From The Weekend Australian February 15th 1992
Singapore death camp spy breaks 50 year silence
It has taken Stan Bryant-Smith 50 years to decide finally to tell the largely untold story of the spies of Changi.
Throughout the 3and a half years that Japan occupied Malaya and Singapore, Australian prisoners of war organised and ran an intelligence network that supplied the allies with information about Japanese forces.
The network was based at Changi Prison camp and Changi Jail in Singapore. Through local communist Chinese guerrillas it kept up a flow of intelligence information to the Allies’ South-East Asia command headquarters in India.
Mr Bryant-Smith is the last surviving member of the four man team that operated the secret network. He has decided to speak out now so there will be some record of the work the unit, which has remained unrecognised until now.
“It has never been acknowledged and those of us involved never talked about it because if you were in intelligence you didn't talk of such things, even after the war” said Mr Bryant-Smith, in Singapore for today’s 50th anniversary the surrender of the strategic island fortress the Japanese.
“But people should know that we didn’t just sit around and do nothings as POW’s. We were still fighting the Japs every way we could. We got information out as often we could without ever knowing if it was getting through. It was only after the war we found out that in fact most of it did get through and how useful it was.” Mt Bryant-Smith, now 77 or Penrith in NSW said.
At night time the then Sergeant Bryant-Smith would slip through the barbed wire fence surrounding Changi prison and the camp outside the walls and creep past Japanese guards to reach a small nearby Malayan village.
In the village he linked with an underground unit of the communist Chinese guerrillas, based there specifically to receive information from the prisoners.
The guerrilla group would then use runners to take the information across the island to the Malayan peninsular, where other communist units had radios air-dropped to them by the British.
On one occasion late in the war, POW’s working on the Singapore wharves learned that four huge storage sheds - or godowns as they were known - were packed with Japanese ordnance.

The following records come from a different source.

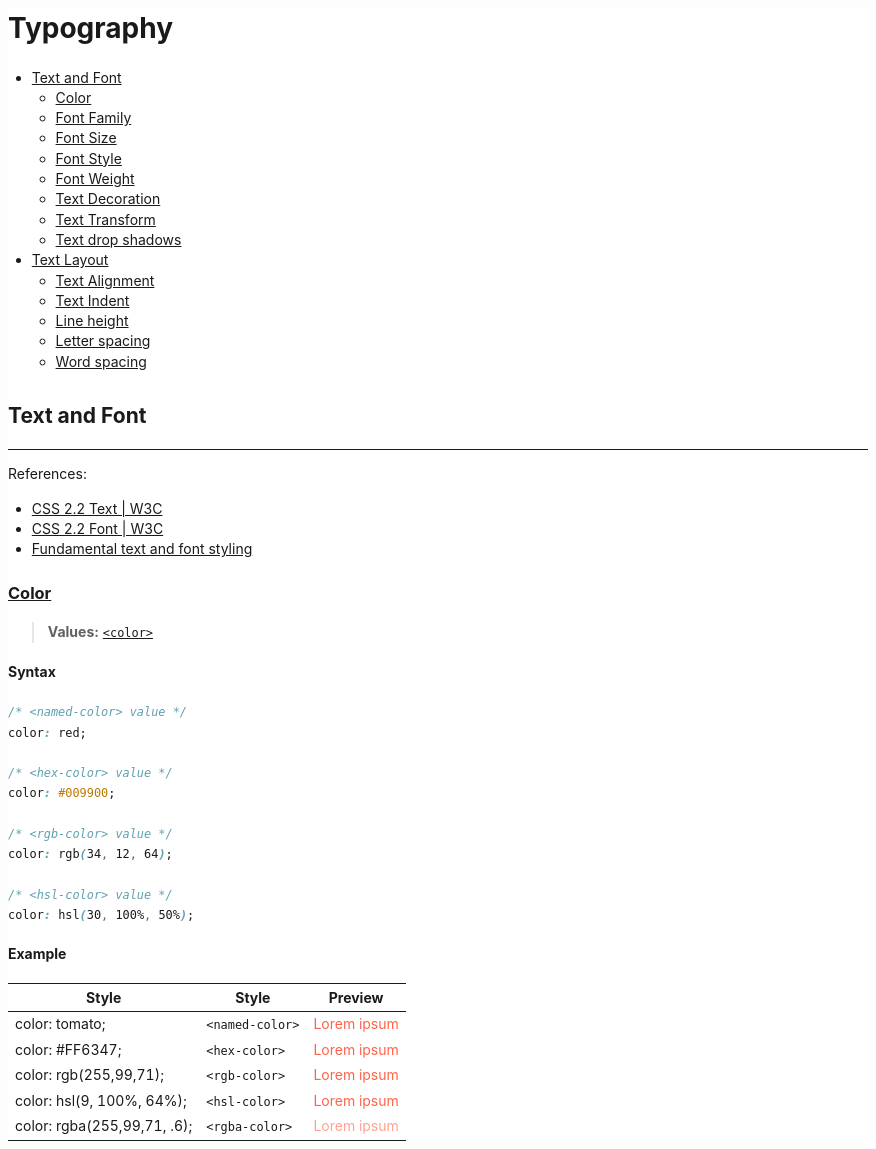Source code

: # Typography

* [Text and Font](#text-and-font)
  * [Color](#color)
  * [Font Family](#font-family)
  * [Font Size](#font-size)
  * [Font Style](#font-style)
  * [Font Weight](#font-weight)
  * [Text Decoration](#text-decoration)
  * [Text Transform](#text-transform)
  * [Text drop shadows](#text-drop-shadows)
* [Text Layout](#text-layout)
  * [Text Alignment](#text-alignment)
  * [Text Indent](#text-indent)
  * [Line height](#line-height)
  * [Letter spacing](#letter-spacing)
  * [Word spacing](#word-spacing)

## Text and Font
---

References:
- [CSS 2.2 Text \| W3C](https://www.w3.org/TR/CSS22/text.html)
- [CSS 2.2 Font \| W3C](https://www.w3.org/TR/CSS22/fonts.html)
- [Fundamental text and font styling](https://developer.mozilla.org/en-US/docs/Learn/CSS/Styling_text/Fundamentals)

### [Color](https://developer.mozilla.org/en-US/docs/Web/CSS/color)

> <b>Values:</b> [`<color>`](values.md#color)

#### Syntax

```css
/* <named-color> value */
color: red;

/* <hex-color> value */
color: #009900;

/* <rgb-color> value */
color: rgb(34, 12, 64);

/* <hsl-color> value */
color: hsl(30, 100%, 50%);
```

#### Example

| Style | Style | Preview |
|-|-|-|
| color: tomato; | `<named-color>` | <span style="color: tomato">Lorem ipsum</span> |
| color: #FF6347; | `<hex-color>` | <span style="color: #FF6347">Lorem ipsum</span> |
| color: rgb(255,99,71); | `<rgb-color>` | <span style="color: rgb(255,99,71)">Lorem ipsum</span> |
| color: hsl(9, 100%, 64%); | `<hsl-color>` | <span style="color: hsl(9, 100%, 64%)">Lorem ipsum</span> |
| color: rgba(255,99,71, .6); | `<rgba-color>` | <span style="color: rgba(255,99,71, .6)">Lorem ipsum</span> |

The Australian prisoners passed the information on to Mr Bryant-Smith’s unit and that night word was sent the Chinese guerrillas. “The very next day American bombers came over and dropped dropped incendiaries on the godown numbers 8, 12, 14 and 15 where the ordnance was stored.” Mr Bryant-Smith said.
Mr Bryant-Smith now treasurer of the Eight Division Association and a member of the government liaison committee that helped plan the 50th anniversary celebrations, served with the 2/29th Battalion.
He along with other Australian units, faced the full brunt of the attack by the crack Japanese Imperial Guard on Singapore in the days leading up to the surrender.
He said that on two occasions the Australians turned back the Japanese attack after fierce fighting and he believes they could have been driven off the island. But on each occasion the British High Command ordered the Australians withdraw.
In the final days the Australians gathered at Kanji, now the site of the Allied War Cemetery on Singapore Island ready to make a final stand.
“We hadn’t had supplies or ammunition for three days but we were prepared make a stand and fight and die there.” he said “But the British surrendered.”
In early 1943, Mr Bryant-Smith was one of the 3,500 Australians sent to work on the Burma / Thailand railway with F Force, one of the slave labour gangs.
The were forced to march more than 300 kms into the rugged jungle on the Thai-Burma border where they spent the next eight months working in appealing conditions on a starvation diet.
Disease took an horrendous toll as did the beatings.
Forty-four per cent of those in F Force died on the railway.